I continue, “You should learn that you can’t trust him to return the things you let him borrow, right?”
“What is it?”, I ask.
“This means no more books?”
“… You’ll just have to earn the next one,” I decided, “it’s getting dark, do you want me to walk you home?”
“No, Miss! I’ll be fine!” she said gleefully as she walked toward the gate.
That was the moment I realized that I loved this girl. She has such charisma! As time passed she let me learn more about her little by little. Her walls finally came down enough to illuminate a defining aspect of her life.
On Mother’s Day weekend of this past year, our after school program put on a fundraiser and sold holiday-themed cupcakes. It was a huge success among the students, my guess is that most of the kids bought the cupcakes and gobbled them up before they left school for the day, which is fine, too. The cupcakes cost the equivalent of $1 USD.

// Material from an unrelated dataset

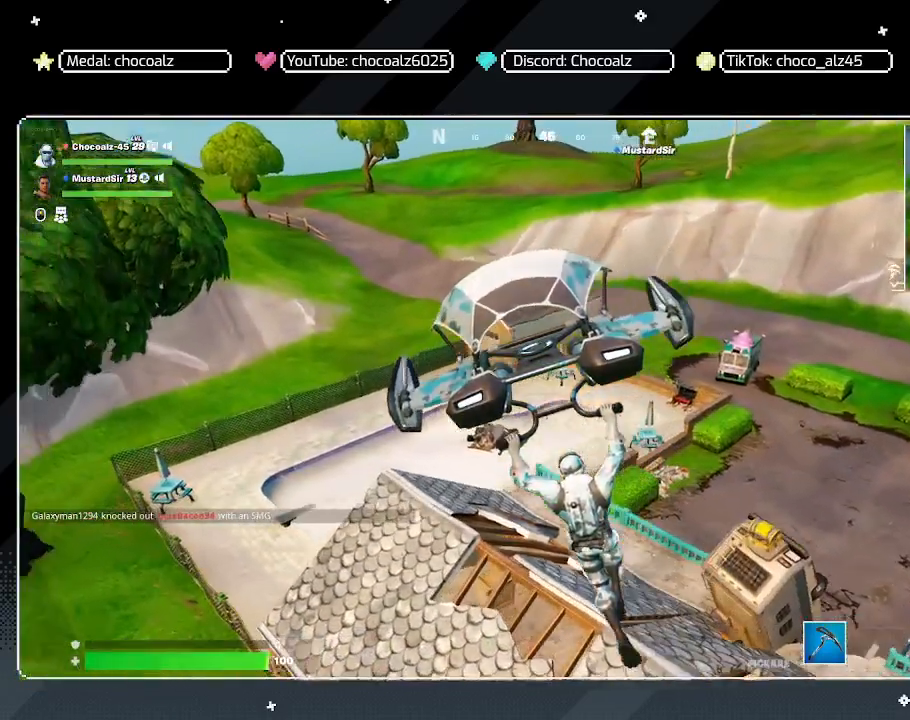
{"keys": [], "mouse": [], "mouse_move": "right", "events": [[350, "a", "up"], [483, "w", "up"]]}
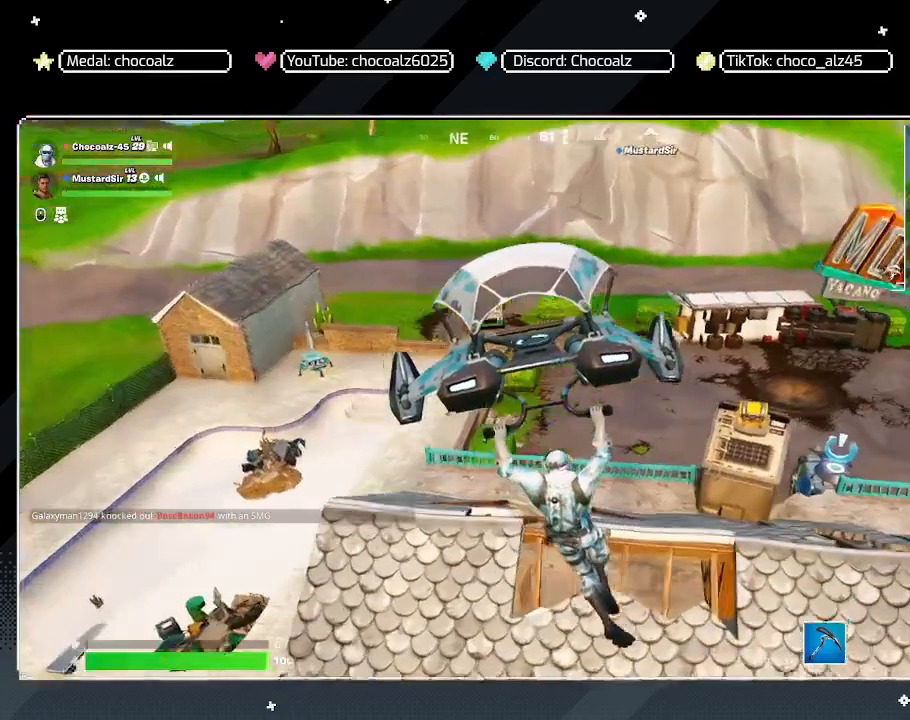
{"keys": ["d"], "mouse": [], "mouse_move": "right", "events": [[83, "d", "down"]]}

At the end of the day, Ruth approached me with her best businesswoman persona and requested matter-of-factly:
“Miss, I would like a cupcake credit, please.”
“A cupcake credit?”
“Yes, Mother’s Day is this weekend so I need the cupcake now, but I don’t have the money for it on me now, so I can pay you back when I get the money.”
“Oh,” I say, “well, of course you can have a cupcake credit. I won’t forget so neither can you!”
I watched as she chose a cupcake to her liking and told her to have a good walk home. As she walked away, so proud to be giving her mother that tiny pastry, I realized how much respect I had for her, as well as how much she and her family must struggle financially. I thought of her two little siblings staring quietly up at me. The most infuriating thing about it is that it’s obviously not her fault, but being the eldest sibling she visibly carries a lot of responsibilities for her brother and sister.
Throughout our friendship, I discovered that she and her family live down a hill, behind a wall of trees and out of sight. Their home is just not good enough for what they deserve and what I desperately want for them. And, there is a significant number of men, women, and children on the surrounding hills that live in similar arrangements. There are houses all around that are concrete structures either with multiple floors or on massive stilts that will keep you dry and shaded during the two main seasons. Yet, where she is standing, none of these comfortable houses could be hers. She’s just stuck with what she’s got and I’m stuck knowing that she could have better.
The moral of this story is that we have so much to give each other. I sit here on my laptop in my own bedroom, with a college degree and a promising future while she sits there in the country I left waiting for life to continue rolling along. She taught me so much about tenacity, passion, and unknowingly, perspective, just by allowing me to get to know her. In return, I gave her learning materials and with luck, hope that the future will be brighter than the past.
Living in a developed country, I go through the motions of life with these constant reminders of how much I have to give and how much I have to learn. I wish everybody realized how much they have to give, how much they have to learn, and acted on it to- little by little- help save the world.